* **Provided text**

# Windows 8



## benskoning (Dec 13, 2011)

Has anyone tried windows 8 besides me and if you have do you 
Like it 


You can get windows 8 here
http://windows.microsoft.com/en-US/windows-8/preview


----------



## Bapao (Dec 13, 2011)

Care to share you initial impression(s) concerning Windows 8?


----------



## benskoning (Dec 13, 2011)

Bapao said:


> Care to share you initial impression(s) concerning Windows 8?



I like it that have improved windows 7 and made it look very nice but is a very large file to install for 32 bit pcs it's 2 gigibites and for 64 bit pcs it's 3 gigibites.


----------



## radmin (Dec 13, 2011)

You can see it here if anyone is interested.
http://www.buildwindows.com/


----------



## benskoning (Dec 13, 2011)

radmin said:


> You can see it here if anyone is interested.

* **Data**
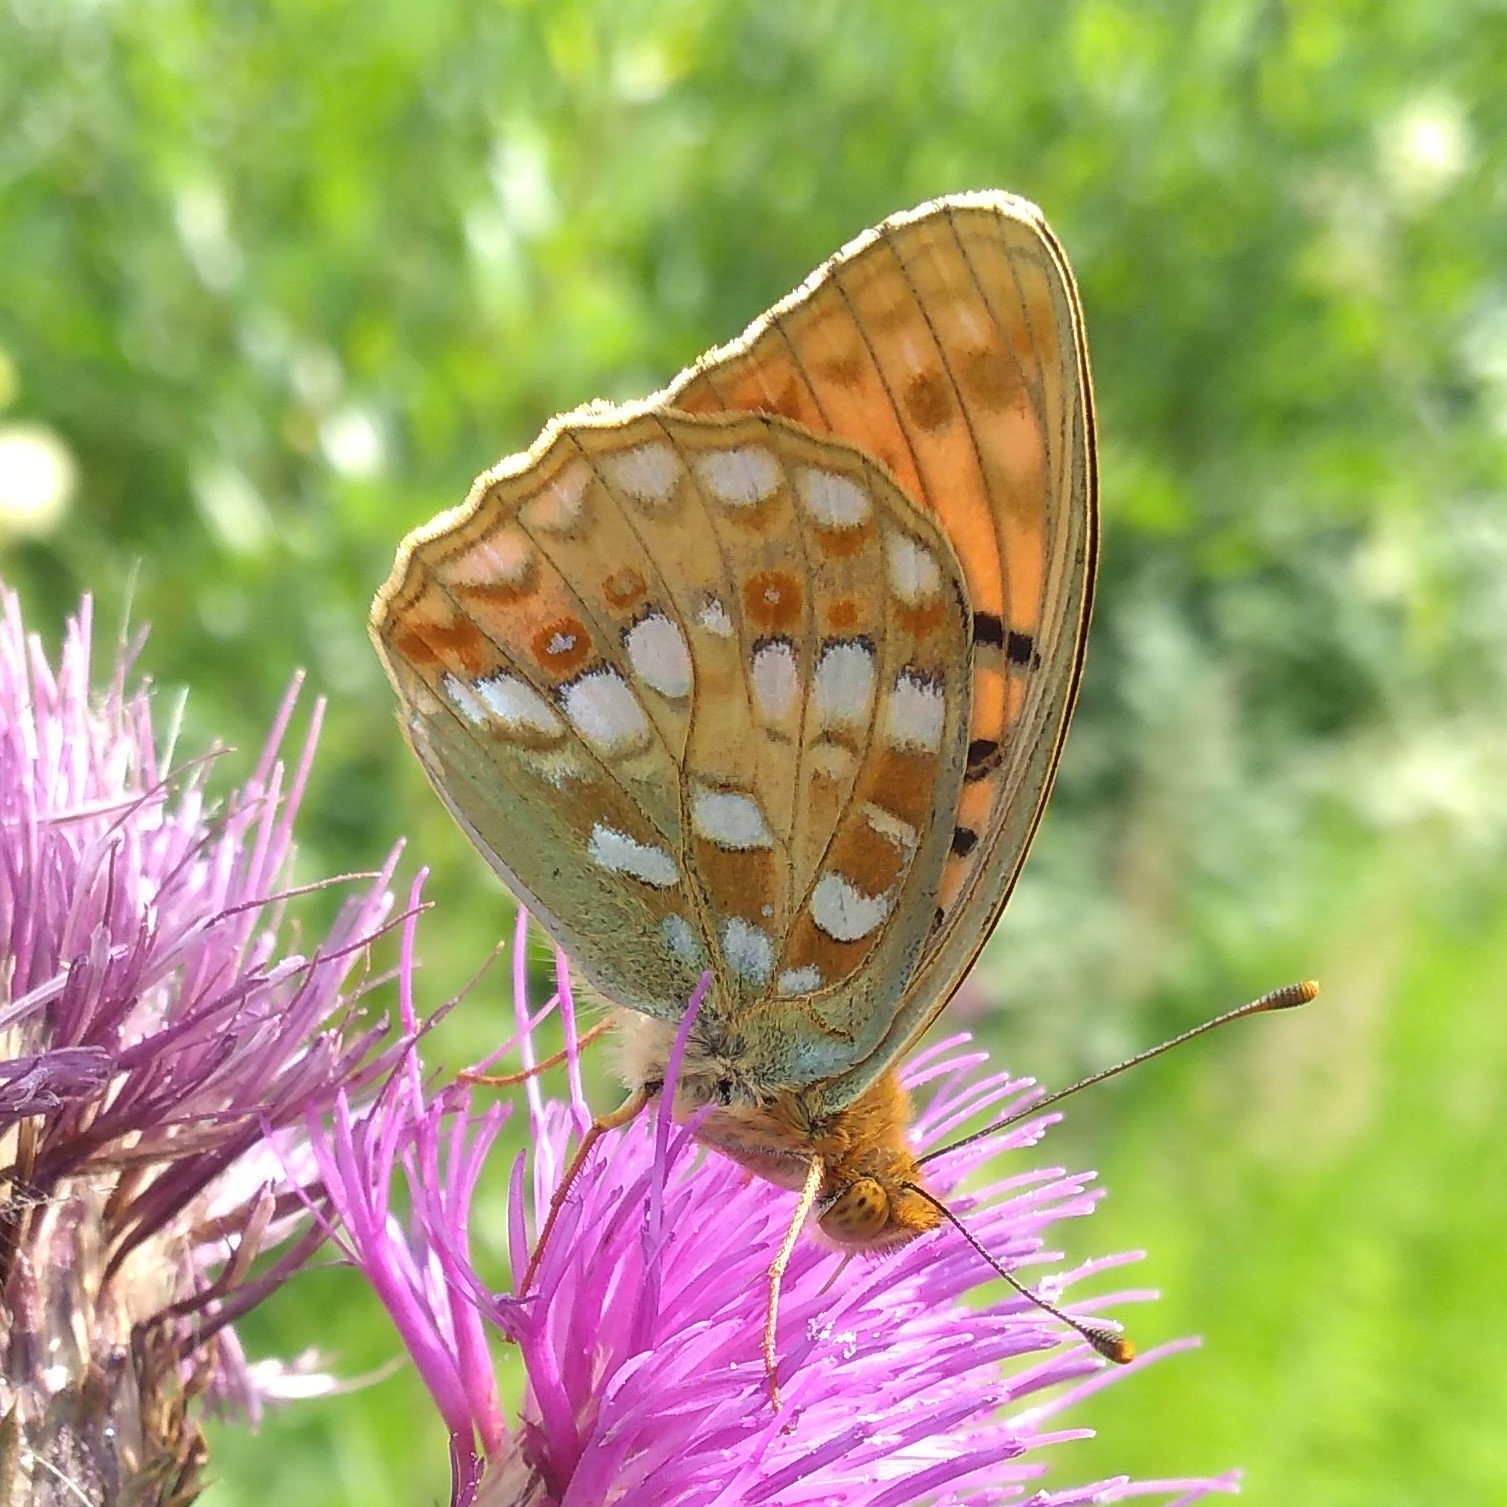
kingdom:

* * *

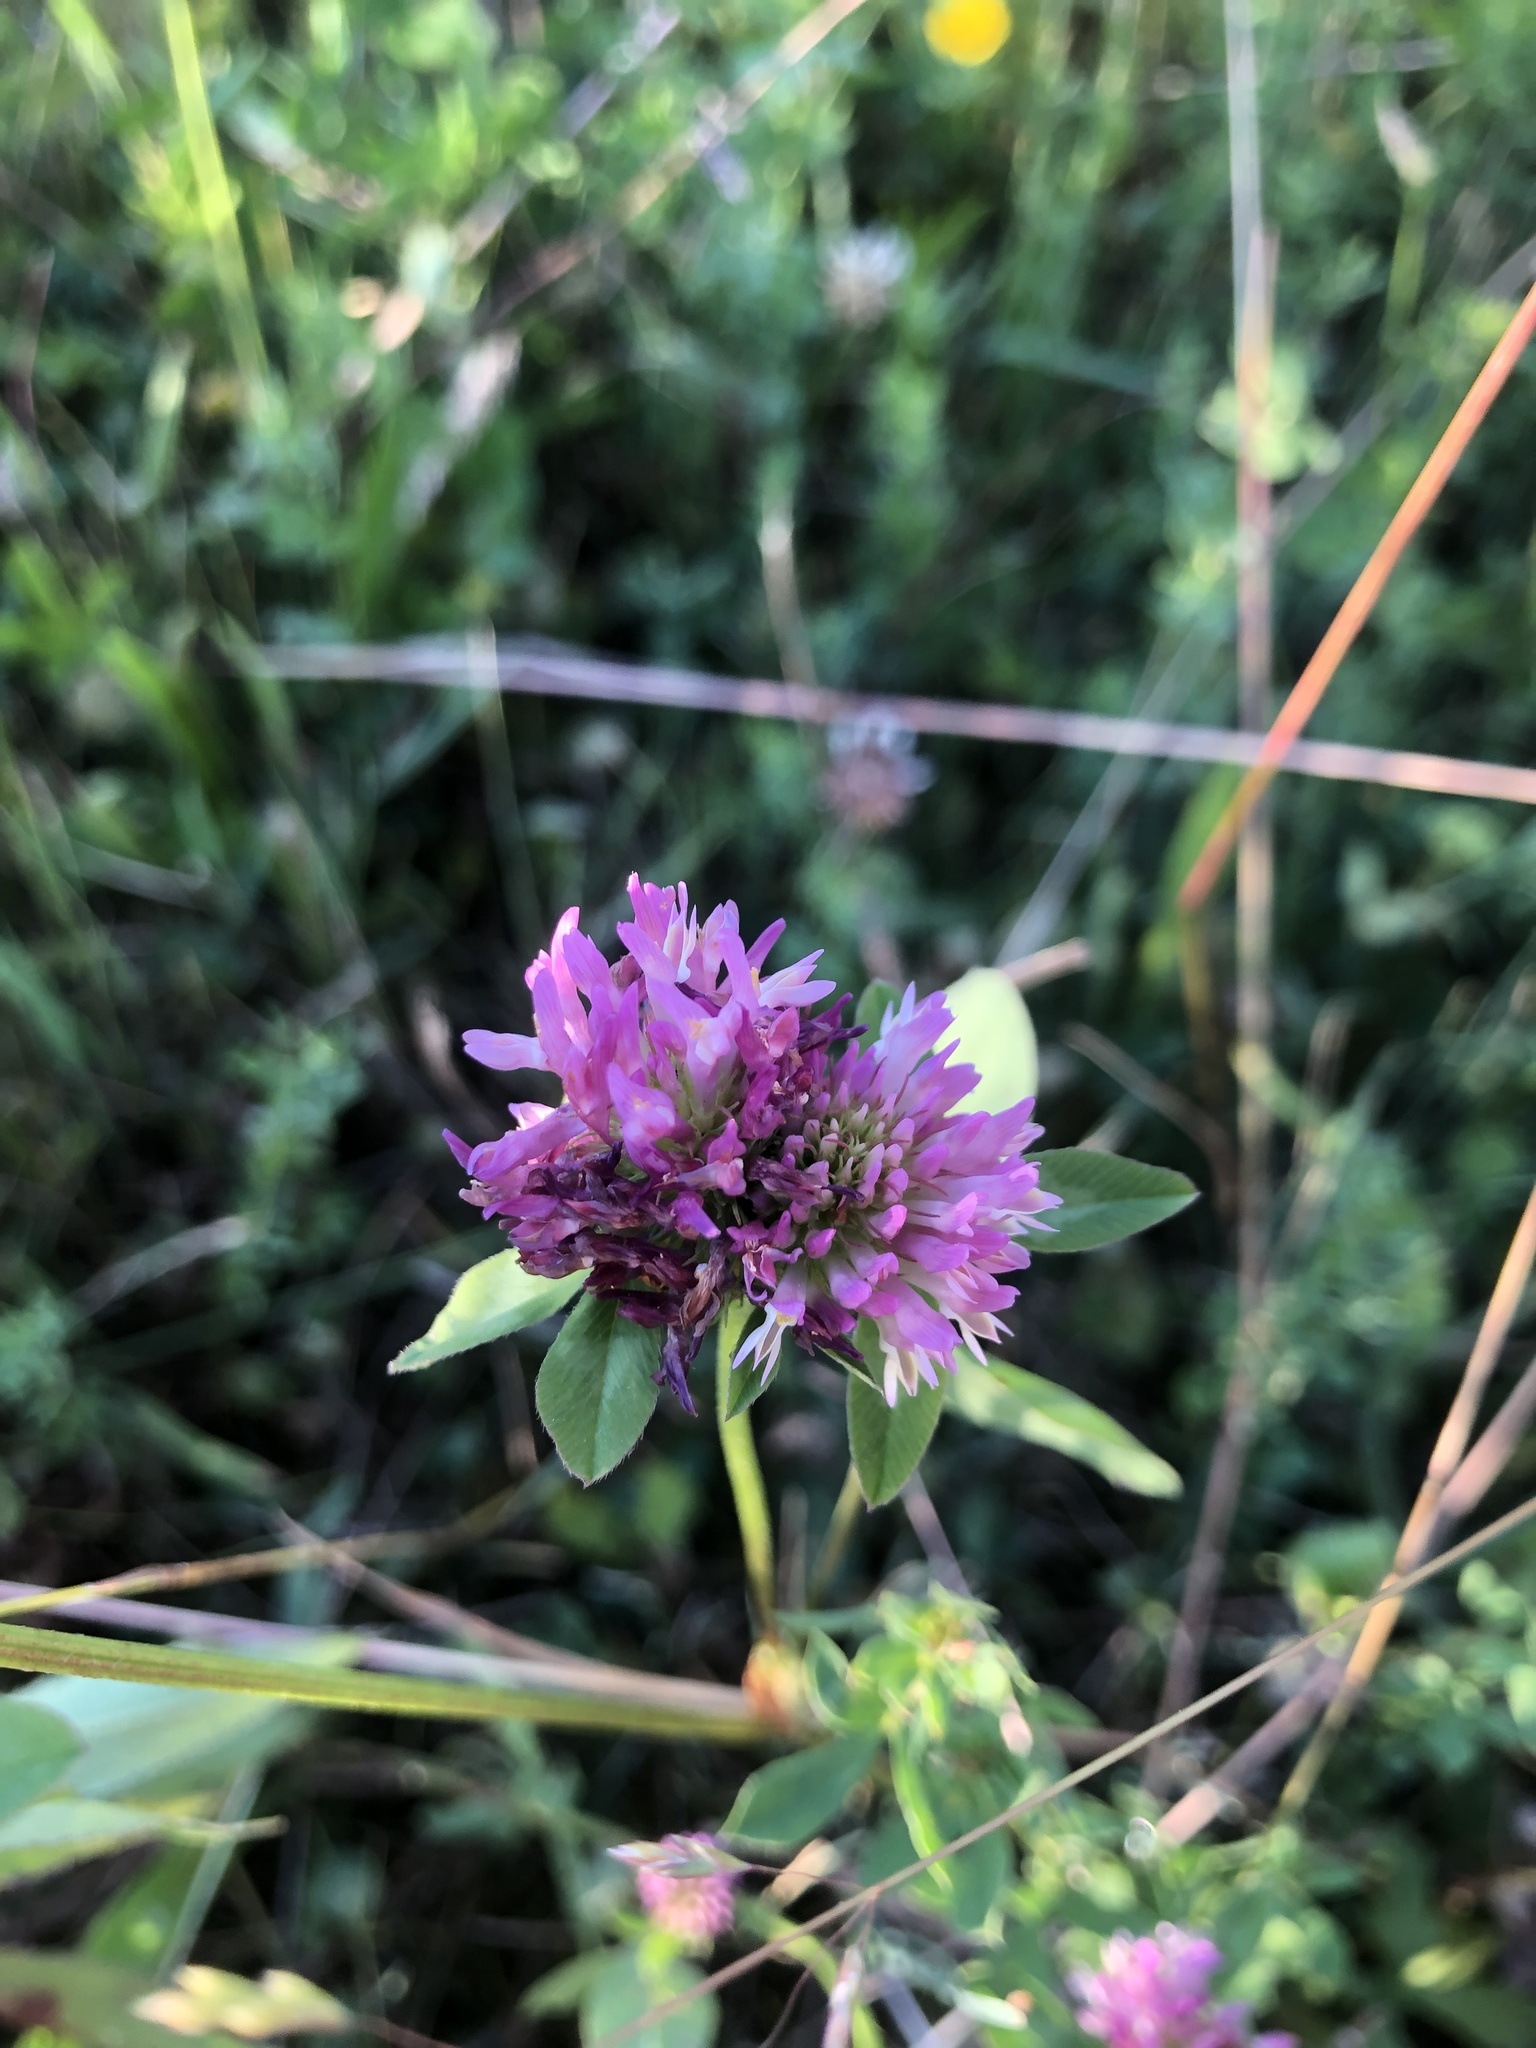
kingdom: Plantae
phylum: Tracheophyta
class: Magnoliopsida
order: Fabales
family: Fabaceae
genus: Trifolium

* **Tasks**
1. Repeat the Windows 8 thread word for word between "Has anyone tried" and "Bapao (Dec 13, 2011)", inclusive.
2. Sum up the Windows 8 thread in two sentences.
3. Put this sentence from the Windows 8 thread into Spanish: "You can see it here if anyone is interested."
Work from the Windows 8 thread alone.

* **Solutions by task**
1.
Has anyone tried windows 8 besides me and if you have do you 
Like it 


You can get windows 8 here
http://windows.microsoft.com/en-US/windows-8/preview


----------



## Bapao (Dec 13, 2011)

2. A forum member asks whether anyone else has tried Windows 8, links to where it can be downloaded, and is asked by another member for first impressions. The original poster likes that Windows 7 has been improved and made to look very nice but finds the installation file very large, and a third member posts a link for anyone interested in seeing it.

3. Puedes verlo aquí si a alguien le interesa.